See the [exec](Language/Exec) statement for a longer example of using triple quotes.

### Referencing Variables Directly

Inside a task the variables can be referenced using Java-like (actually Groovy) syntax.  In this example Java code is used to check if the input already exists:
```groovy 

  mytask = {
      // Groovy / Java code!
      if(new File(input).exists()) {
        println("File $input already exists!")
      }
  }
```

You won't normally need to use this kind of syntax in your Bpipe scripts, but it is available if you need it to handle complicated or advanced scenarios.

### Differences from Bash Variable Syntax

Bpipe's variable syntax is mostly compatible with the same syntax in languages like Bash and Perl. This is very convenient because it means that you can copy and paste commands directly from your command line into your Bpipe scripts, even if they use environment variables.
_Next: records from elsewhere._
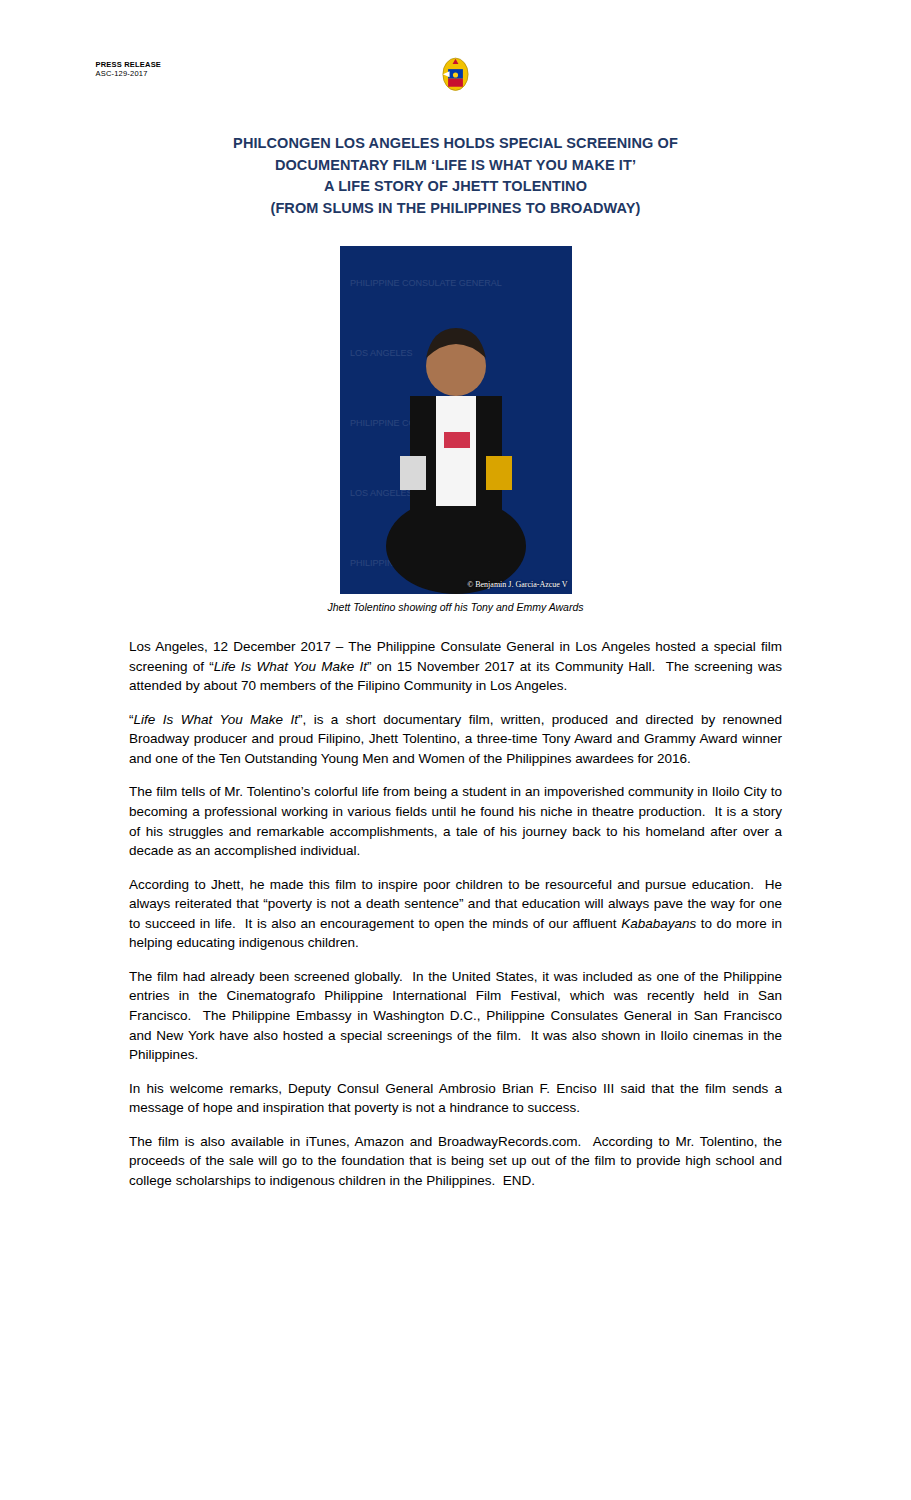PRESS RELEASE
ASC-129-2017
PHILCONGEN LOS ANGELES HOLDS SPECIAL SCREENING OF
DOCUMENTARY FILM ‘LIFE IS WHAT YOU MAKE IT’
A LIFE STORY OF JHETT TOLENTINO
(FROM SLUMS IN THE PHILIPPINES TO BROADWAY)
© Benjamin J. Garcia-Azcue V
Jhett Tolentino showing off his Tony and Emmy Awards
Los Angeles, 12 December 2017 – The Philippine Consulate General in Los Angeles hosted a special film screening of “Life Is What You Make It” on 15 November 2017 at its Community Hall. The screening was attended by about 70 members of the Filipino Community in Los Angeles.
“Life Is What You Make It”, is a short documentary film, written, produced and directed by renowned Broadway producer and proud Filipino, Jhett Tolentino, a three-time Tony Award and Grammy Award winner and one of the Ten Outstanding Young Men and Women of the Philippines awardees for 2016.
The film tells of Mr. Tolentino’s colorful life from being a student in an impoverished community in Iloilo City to becoming a professional working in various fields until he found his niche in theatre production. It is a story of his struggles and remarkable accomplishments, a tale of his journey back to his homeland after over a decade as an accomplished individual.
According to Jhett, he made this film to inspire poor children to be resourceful and pursue education. He always reiterated that “poverty is not a death sentence” and that education will always pave the way for one to succeed in life. It is also an encouragement to open the minds of our affluent Kababayans to do more in helping educating indigenous children.
The film had already been screened globally. In the United States, it was included as one of the Philippine entries in the Cinematografo Philippine International Film Festival, which was recently held in San Francisco. The Philippine Embassy in Washington D.C., Philippine Consulates General in San Francisco and New York have also hosted a special screenings of the film. It was also shown in Iloilo cinemas in the Philippines.
In his welcome remarks, Deputy Consul General Ambrosio Brian F. Enciso III said that the film sends a message of hope and inspiration that poverty is not a hindrance to success.
The film is also available in iTunes, Amazon and BroadwayRecords.com. According to Mr. Tolentino, the proceeds of the sale will go to the foundation that is being set up out of the film to provide high school and college scholarships to indigenous children in the Philippines. END.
However there are some small differences between Bpipe variable syntax and Bash variable syntax:

- Bpipe always expects a `$` sign to be followed by a variable name.  Thus operations in Bash that use `$` for other things need to have the `$` escaped so that Bpipe does not interpret it.  For example:

```groovy 

  exec "for i in $(ls **.bam); do samtools index $i; done"
```

In this case the $ followed by the open bracket is illegal because Bpipe will try to interpret it as a variable.  We can fix this with a backslash:
```groovy 

  exec "for i in \$(ls **.bam); do samtools index $i; done"
```

- Bpipe treats a `.` as a special character for querying a property, while Bash merely delimits a variable name with it. Hence if you wish to write `$foo.txt` to have a file with '.txt' appended to the value of variable foo, you need to use curly braces: `${foo}.txt`.